6. A Reitoria organizará nos próximos dias um evento dirigido a estudantes, servidores e gestores em todos os níveis, visando promover o debate sobre questões raciais e o combate aos preconceitos. Neste evento será constituído um comitê permanente com a participação de representação de servidores e estudantes negros e negras e lideranças da comunidade negra para discutir propostas de prevenção ao preconceito racial, bem como políticas de inclusão, dando suporte à gestão em todos os níveis, aos servidores e aos profissionais que atendem diretamente a tais demandas.

7. A Ouvidoria da UFSM passará a contar com um atendimento especializado em denúncias contra racismo, preconceito, discriminação, discursos de ódio, assédio e violência contra a mulher.

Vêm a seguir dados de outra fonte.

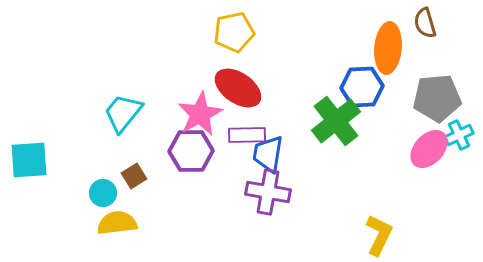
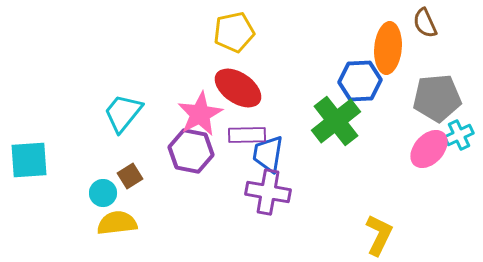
brown semicircle: rotated 8 degrees counterclockwise
blue hexagon: moved 2 px left, 6 px up
purple hexagon: rotated 12 degrees clockwise
brown square: moved 4 px left
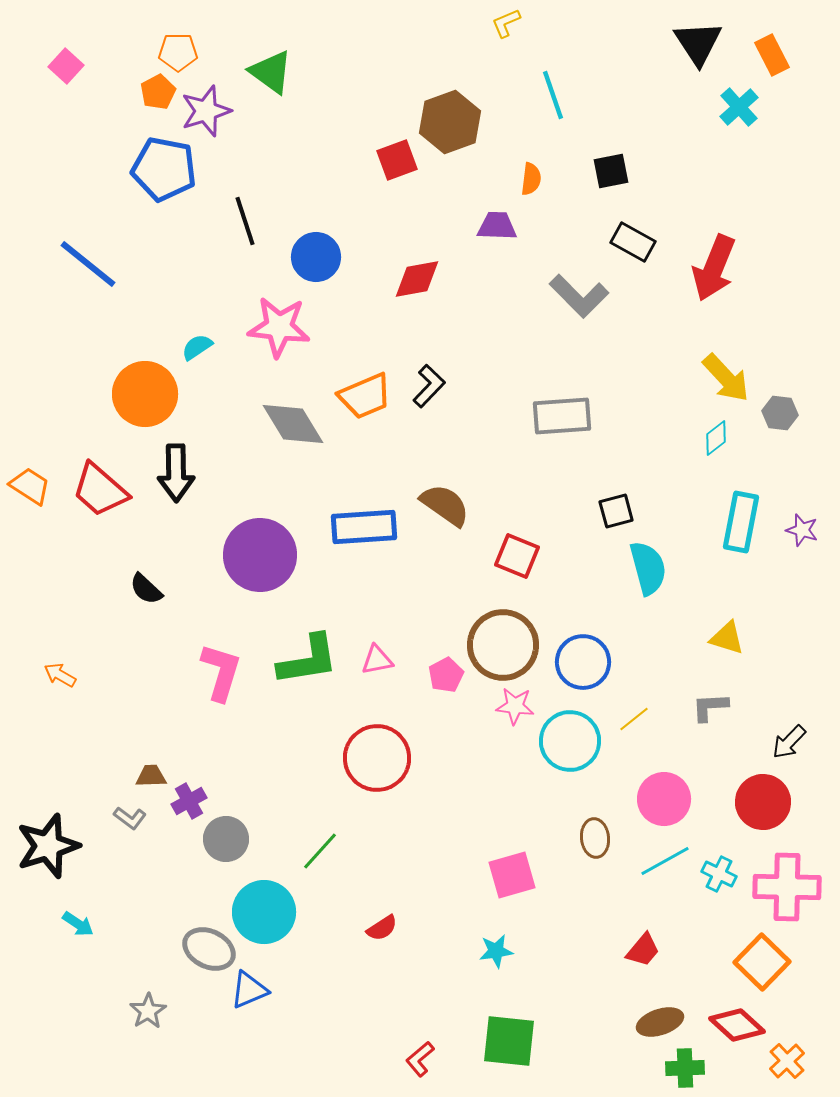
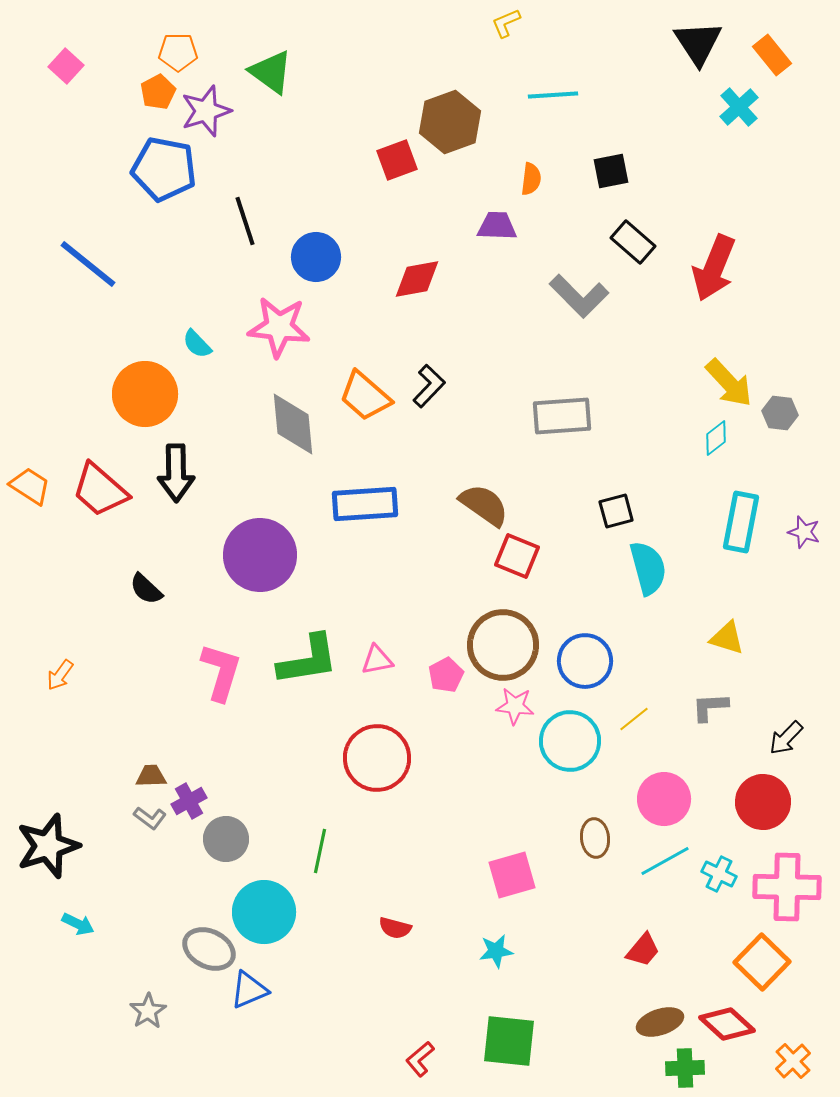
orange rectangle at (772, 55): rotated 12 degrees counterclockwise
cyan line at (553, 95): rotated 75 degrees counterclockwise
black rectangle at (633, 242): rotated 12 degrees clockwise
cyan semicircle at (197, 347): moved 3 px up; rotated 100 degrees counterclockwise
yellow arrow at (726, 378): moved 3 px right, 5 px down
orange trapezoid at (365, 396): rotated 64 degrees clockwise
gray diamond at (293, 424): rotated 26 degrees clockwise
brown semicircle at (445, 505): moved 39 px right
blue rectangle at (364, 527): moved 1 px right, 23 px up
purple star at (802, 530): moved 2 px right, 2 px down
blue circle at (583, 662): moved 2 px right, 1 px up
orange arrow at (60, 675): rotated 84 degrees counterclockwise
black arrow at (789, 742): moved 3 px left, 4 px up
gray L-shape at (130, 818): moved 20 px right
green line at (320, 851): rotated 30 degrees counterclockwise
cyan arrow at (78, 924): rotated 8 degrees counterclockwise
red semicircle at (382, 928): moved 13 px right; rotated 48 degrees clockwise
red diamond at (737, 1025): moved 10 px left, 1 px up
orange cross at (787, 1061): moved 6 px right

8. O processo administrativo nº 23081.018318/2016-65 é o que trata do Código Disciplinar Discente a ser proposto ao Conselho Universitário. Este código constituirá um conjunto de normas com foco em direitos e deveres dos estudantes, regulamento ainda não existente na UFSM e que, uma vez aprovado, oferecerá proteção e segurança ao direito de toda a comunidade acadêmica. Representantes da Casa do Estudante e do DCE já agregaram contribuições à minuta, que ainda recebe sugestões. Esta minuta está disponível na página oficial da UFSM. A Pró-Reitoria de Assuntos Estudantis (PRAE) permanecerá em diálogo com a comunidade, buscando a construção de um documento adequado à instituição e seu corpo discente.

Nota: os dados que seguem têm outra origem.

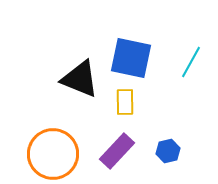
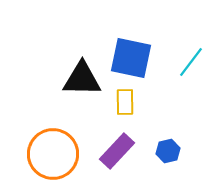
cyan line: rotated 8 degrees clockwise
black triangle: moved 2 px right; rotated 21 degrees counterclockwise
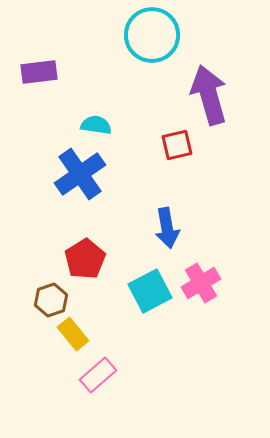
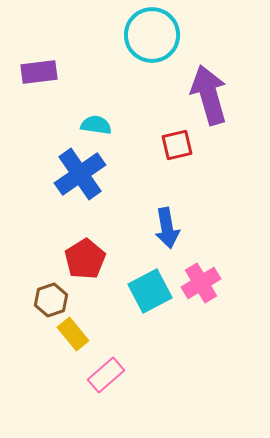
pink rectangle: moved 8 px right
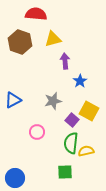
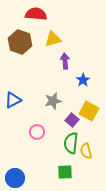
blue star: moved 3 px right, 1 px up
yellow semicircle: rotated 91 degrees counterclockwise
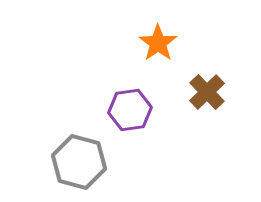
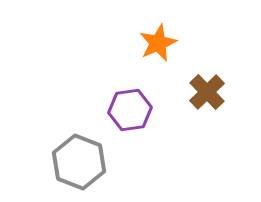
orange star: rotated 12 degrees clockwise
gray hexagon: rotated 6 degrees clockwise
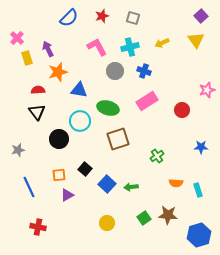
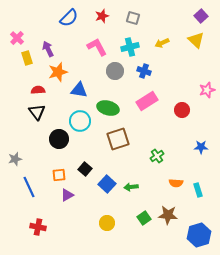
yellow triangle: rotated 12 degrees counterclockwise
gray star: moved 3 px left, 9 px down
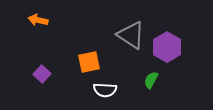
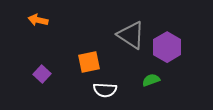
green semicircle: rotated 42 degrees clockwise
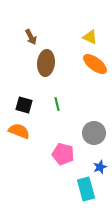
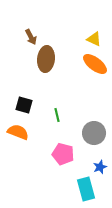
yellow triangle: moved 4 px right, 2 px down
brown ellipse: moved 4 px up
green line: moved 11 px down
orange semicircle: moved 1 px left, 1 px down
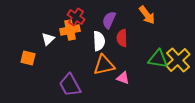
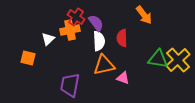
orange arrow: moved 3 px left
purple semicircle: moved 13 px left, 3 px down; rotated 120 degrees clockwise
purple trapezoid: rotated 40 degrees clockwise
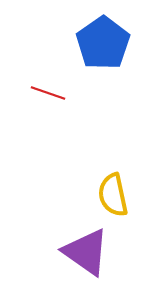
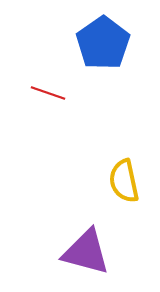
yellow semicircle: moved 11 px right, 14 px up
purple triangle: rotated 20 degrees counterclockwise
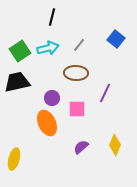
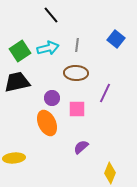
black line: moved 1 px left, 2 px up; rotated 54 degrees counterclockwise
gray line: moved 2 px left; rotated 32 degrees counterclockwise
yellow diamond: moved 5 px left, 28 px down
yellow ellipse: moved 1 px up; rotated 70 degrees clockwise
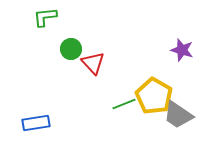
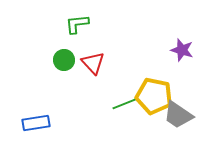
green L-shape: moved 32 px right, 7 px down
green circle: moved 7 px left, 11 px down
yellow pentagon: rotated 18 degrees counterclockwise
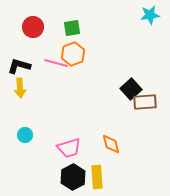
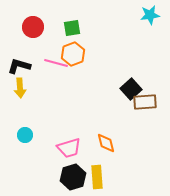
orange diamond: moved 5 px left, 1 px up
black hexagon: rotated 10 degrees clockwise
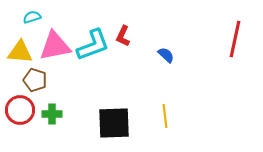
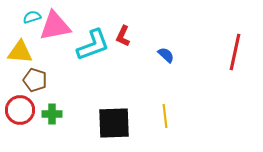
red line: moved 13 px down
pink triangle: moved 20 px up
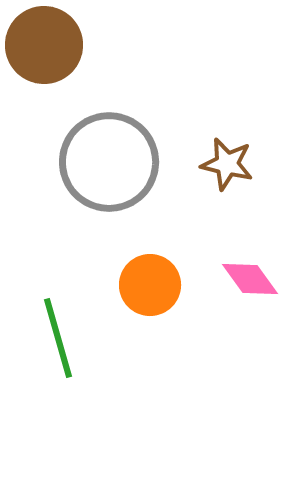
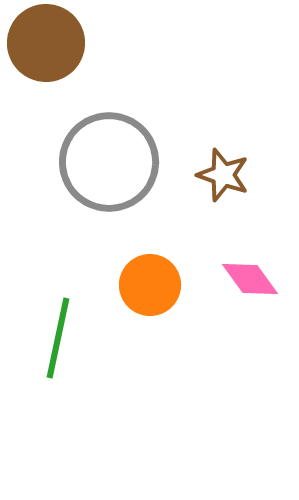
brown circle: moved 2 px right, 2 px up
brown star: moved 4 px left, 11 px down; rotated 6 degrees clockwise
green line: rotated 28 degrees clockwise
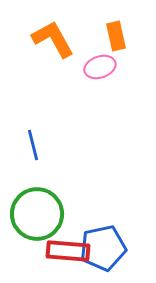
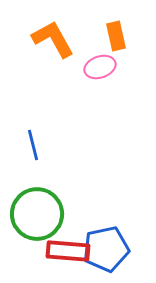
blue pentagon: moved 3 px right, 1 px down
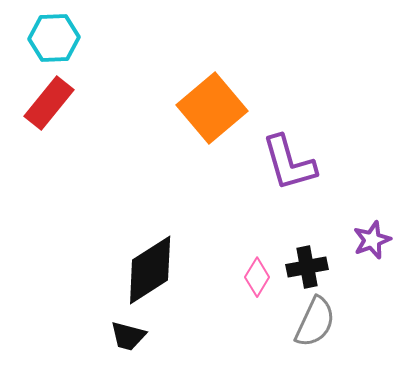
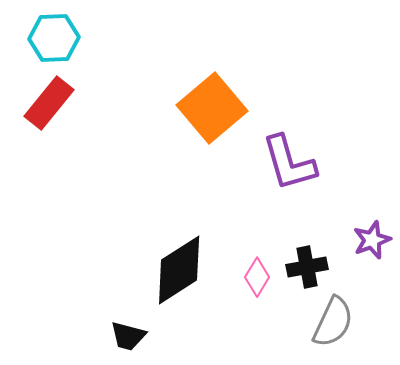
black diamond: moved 29 px right
gray semicircle: moved 18 px right
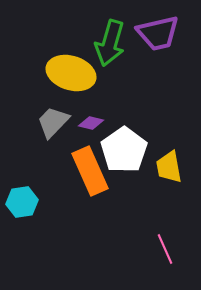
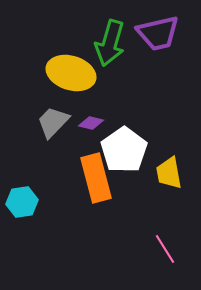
yellow trapezoid: moved 6 px down
orange rectangle: moved 6 px right, 7 px down; rotated 9 degrees clockwise
pink line: rotated 8 degrees counterclockwise
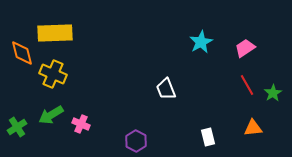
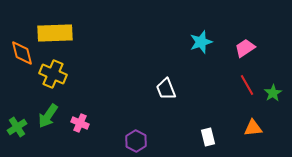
cyan star: rotated 10 degrees clockwise
green arrow: moved 3 px left, 1 px down; rotated 25 degrees counterclockwise
pink cross: moved 1 px left, 1 px up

9. A UFSM mantém o maior e mais completo programa de assistência estudantil da América Latina, tendo investido em 2016 R$ 27.000.000,00 (R$ 20.294.000,00 do PNAES e R$ 6.706.000,00 de recursos orçamentários). Além dos programas de bolsas de assistência, das 2.200 vagas na moradia estudantil gratuita, os 5 restaurantes universitários servem 8.000 refeições por dia a um custo médio de R$ 8,00 por refeição. Dos 30.000 estudantes, 4.000 se enquadram no perfil do BSE (benefício sócio-econômico) e tem suas refeições gratuitas. Portanto, um programa abrangente, inclusivo, estratégico e com volume expressivo de recursos que exige responsabilidade e racionalidade no seu uso. Na contramão disto os indicadores apontam que nos RUs são desperdiçadas, pela impossibilidade de programação precisa do número de usuários por dia, 150.000 refeições todo ano. Número alarmante, que vem exigindo ações de combate efetivo ao desperdício, seja pela responsabilidade com o uso do recurso público ou pelas questões humanitárias e de segurança alimentar geradas pela fome no Brasil e no mundo. Campanhas de conscientização vêm sendo desenvolvidas há dois anos, com participação efetiva da representação estudantil, buscando o comprometimento dos usuários com o agendamento voluntário sem, contudo, gerarem o resultado esperado. A atual campanha pode ser visualizada nas páginas da UFSM, do Restaurante Universitário UFSM e do Gabinete do Reitor.

10. Reitera, por outro lado, sua permanente disposição ao diálogo como a solução mais adequada ao atendimento das demandas da sua comunidade, colocando-se nova e permanentemente à disposição para as interlocuções necessárias.